We will next show how to construct the corresponding Möbius transformations and estimate the cost of symmetrization, the Lipschitz constant of the transformation.

Theorem 6.1

[13] (1) Let

$$\begin{aligned} w_1=\textrm{LIS}[a,b,c,d],w_2=\textrm{LIS}[a,c,b,d],w_3=\textrm{LIS}[a,d,b,c]. \end{aligned}$$

Then the point \(w_2\) is the orthocenter of the triangle with vertices at the points 0, \(w_1\), \(w_3.\)

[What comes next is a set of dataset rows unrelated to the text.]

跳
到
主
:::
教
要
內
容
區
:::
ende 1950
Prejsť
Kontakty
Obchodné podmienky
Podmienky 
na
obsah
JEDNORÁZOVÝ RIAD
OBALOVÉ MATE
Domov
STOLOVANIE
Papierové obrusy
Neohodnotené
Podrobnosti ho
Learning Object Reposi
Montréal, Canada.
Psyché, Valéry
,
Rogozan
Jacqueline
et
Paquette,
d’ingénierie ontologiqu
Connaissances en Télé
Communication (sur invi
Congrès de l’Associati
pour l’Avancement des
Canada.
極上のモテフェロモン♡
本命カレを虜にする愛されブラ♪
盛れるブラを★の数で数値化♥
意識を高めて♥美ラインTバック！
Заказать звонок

(2) The point of intersection of the hyperbolic lines \(J^*[a,c]\) and \(J^*[b,d]\) is given by

$$\begin{aligned} w_4= \frac{(ac-bd)\pm \sqrt{(a-b)(b-c)(c-d)(d-a)}}{a-b+c-d}, \end{aligned}$$

where the sign "\(+\)" or "−" in front of the square root is chosen such that \(|w_4|<1.\)

Theorem 6.2

Let a, b, c, d be four distinct points on the unit circle in the positive order. Let \(w_4\) be the point in Theorem 6.1(2) and \(w_5\) be the midpoint of the orthogonal arc with center at \(w_1=\textrm{LIS}[a,b,c,d].\) There exists a Möbius transformation \(m_4:\mathbb {B}^2\rightarrow \mathbb {B}^2\) such that \(m_4(a), m_4(b), m_4(c),m_4(d)\) are symmetric with respect to a line through 0 and

$$\begin{aligned} Lip(m_4)= Lip(T_{w_4,w_5}). \end{aligned}$$

(6.3)

Moreover, if \(m_5= T_{w_4},\) then \(m_5(a) =- m_5(c), m_5(b)=-m_5(d).\)

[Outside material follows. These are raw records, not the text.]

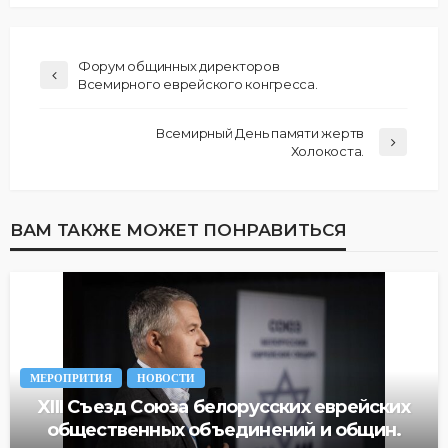
Форум общинных директоров
Всемирного еврейского конгресса.
Всемирный День памяти жертв
Холокоста.
ВАМ ТАКЖЕ МОЖЕТ ПОНРАВИТЬСЯ
МЕРОПРИТИЯ
НОВОСТИ
XIII Cъезд Союза белорусских еврейских
общественных объединений и общин.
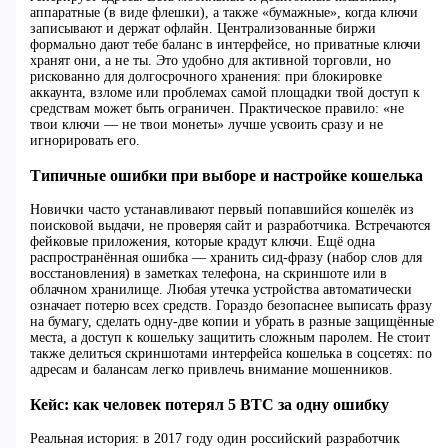
аппаратные (в виде флешки), а также «бумажные», когда ключи
записывают и держат офлайн. Централизованные биржи
формально дают тебе баланс в интерфейсе, но приватные ключи
хранят они, а не ты. Это удобно для активной торговли, но
рискованно для долгосрочного хранения: при блокировке
аккаунта, взломе или проблемах самой площадки твой доступ к
средствам может быть ограничен. Практическое правило: «не
твои ключи — не твои монеты» лучше усвоить сразу и не
игнорировать его.
Типичные ошибки при выборе и настройке кошелька
Новички часто устанавливают первый попавшийся кошелёк из
поисковой выдачи, не проверяя сайт и разработчика. Встречаются
фейковые приложения, которые крадут ключи. Ещё одна
распространённая ошибка — хранить сид‑фразу (набор слов для
восстановления) в заметках телефона, на скриншоте или в
облачном хранилище. Любая утечка устройства автоматически
означает потерю всех средств. Гораздо безопаснее выписать фразу
на бумагу, сделать одну‑две копии и убрать в разные защищённые
места, а доступ к кошельку защитить сложным паролем. Не стоит
также делиться скриншотами интерфейса кошелька в соцсетях: по
адресам и балансам легко привлечь внимание мошенников.
Кейс: как человек потерял 5 BTC за одну ошибку
Реальная история: в 2017 году один российский разработчик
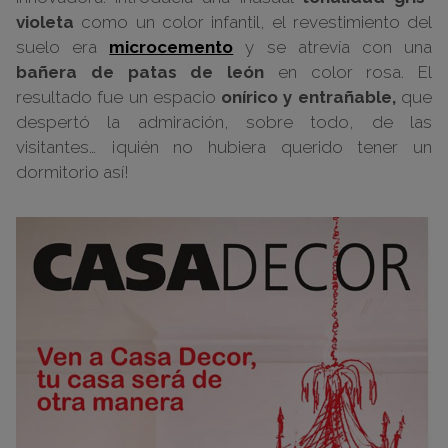
violeta
como un color infantil, el revestimiento del
suelo era
microcemento
y se atrevía con una
bañera de patas de león
en color rosa. El
resultado fue un espacio
onírico y entrañable,
que
despertó la admiración, sobre todo, de las
visitantes… ¡quién no hubiera querido tener un
dormitorio así!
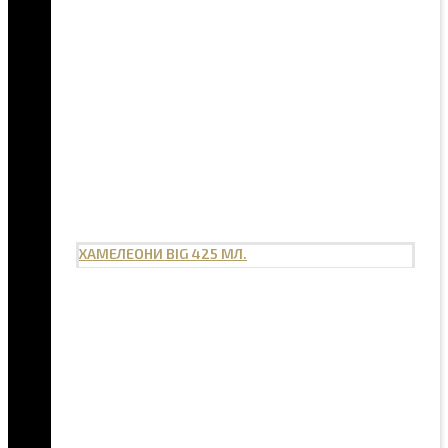
ХАМЕЛЕОНИ BIG 425 МЛ.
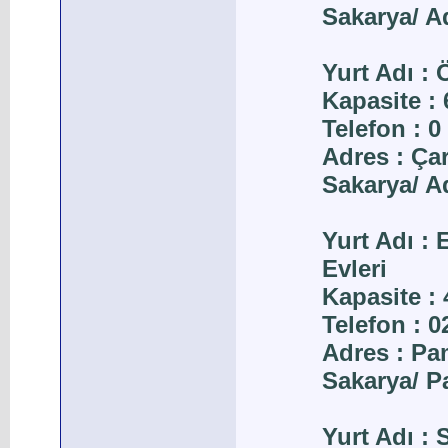
Sakarya/ A
Yurt Adı 
Kapasite : 
Telefon : 0
Adres : Ça
Sakarya/ A
Yurt Adı :
Evleri
Kapasite : 
Telefon : 
Adres : P
Sakarya/ 
Yurt Adı : 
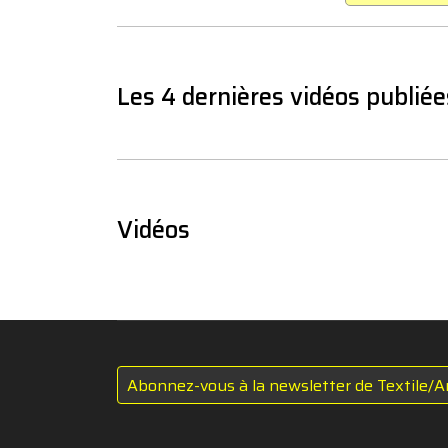
Les 4 dernières vidéos publiée
Vidéos
Abonnez-vous à la newsletter de Textile/A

For a given point \(w_1\in \mathbb {R}^2\setminus \overline{\mathbb {B}}^2\), a circle \(S^1(r,w_1)\), \(r>0\), is orthogonal to the unit circle if and only if its radius r is \(\sqrt{|w_1|^2-1}\). Consequently, the point \(w_5\) in Theorem 6.2 has the formula

$$\begin{aligned} w_5=\frac{w_1}{|w_1|}(|w_1|-r),\quad \sqrt{|w_1|^2-1}. \end{aligned}$$

(6.4)

The intersection point \(w_1=\textrm{LIS}[a,b,c,d]\) can be found with Proposition 2.2.

Fig. 4

The points \(w_4\) and \(w_5\) defining the Möbius transformation \(T_{w_4,w_5}\) of Theorem 6.2 when \(a=1\), \(b=e^{0.3i}\), \(c=e^{1.5i}\), and \(d=e^{2.1i}\)

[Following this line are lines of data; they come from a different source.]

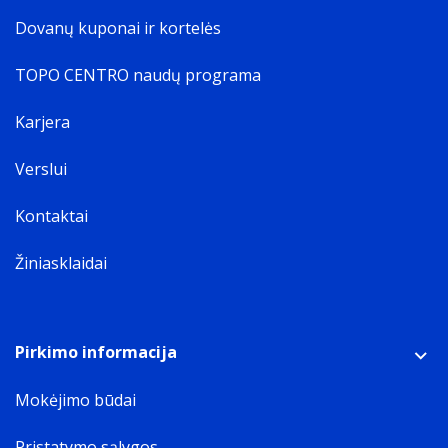
Dovanų kuponai ir kortelės
TOPO CENTRO naudų programa
Karjera
Verslui
Kontaktai
Žiniasklaidai
Pirkimo informacija
Mokėjimo būdai
Pristatymo sąlygos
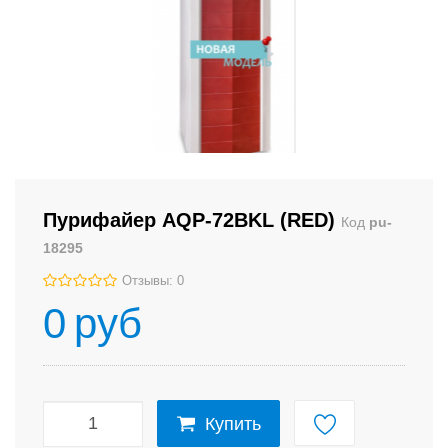
Пурифайер AQP-72BKL (RED)
Код
pu-
18295
Отзывы: 0
0
руб
Купить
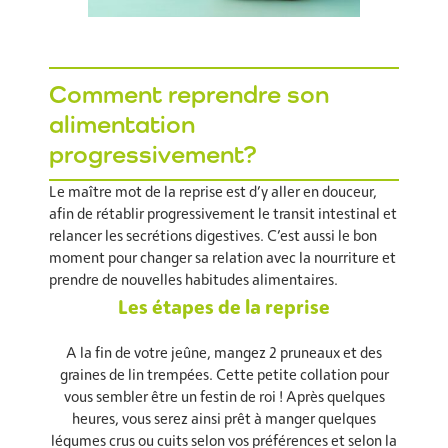
Comment reprendre son
alimentation
progressivement?
Le maître mot de la reprise est d’y aller en douceur,
afin de rétablir progressivement le transit intestinal et
relancer les secrétions digestives. C’est aussi le bon
moment pour changer sa relation avec la nourriture et
prendre de nouvelles habitudes alimentaires.
Les étapes de la reprise
A la fin de votre jeûne, mangez 2 pruneaux et des
graines de lin trempées. Cette petite collation pour
vous sembler être un festin de roi ! Après quelques
heures, vous serez ainsi prêt à manger quelques
légumes crus ou cuits selon vos préférences et selon la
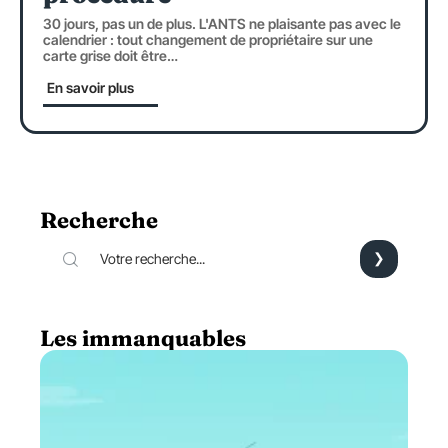
30 jours, pas un de plus. L'ANTS ne plaisante pas avec le
calendrier : tout changement de propriétaire sur une
carte grise doit être
…
En savoir plus
Recherche
Les immanquables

If \(a=e^{1i}\), \(b=e^{3i}\), \(c=e^{4i}\), and \(d=e^{5i}\), we have

$$\begin{aligned} Lip(T_{w_4,w_5})\approx 1.496,\quad Lip(T_{w_4})\approx 1.833, \end{aligned}$$

and, if \(a=e^{6i}\), \(b=e^{6.1i}\), \(c=e^{6.13i}\), and \(d=e^{6.15i}\), we have

$$\begin{aligned} Lip(T_{w_4,w_5})\approx 449.5,\quad Lip(T_{w_4})\approx 60.00. \end{aligned}$$

Consequently, neither of the mappings in Theorem 6.2 is always better than the other in terms of its Lipschitz constant. Computational tests suggest that \(T_{w_4}\) produces a smaller Lipschitz constant if the points a, b, c, d are close to each other, while \(T_{w_4,w_5}\) is better when they are spread more evenly around the whole unit circle. This observation could be also concluded from the geometric meaning of the points \(w_4\) and \(w_5\).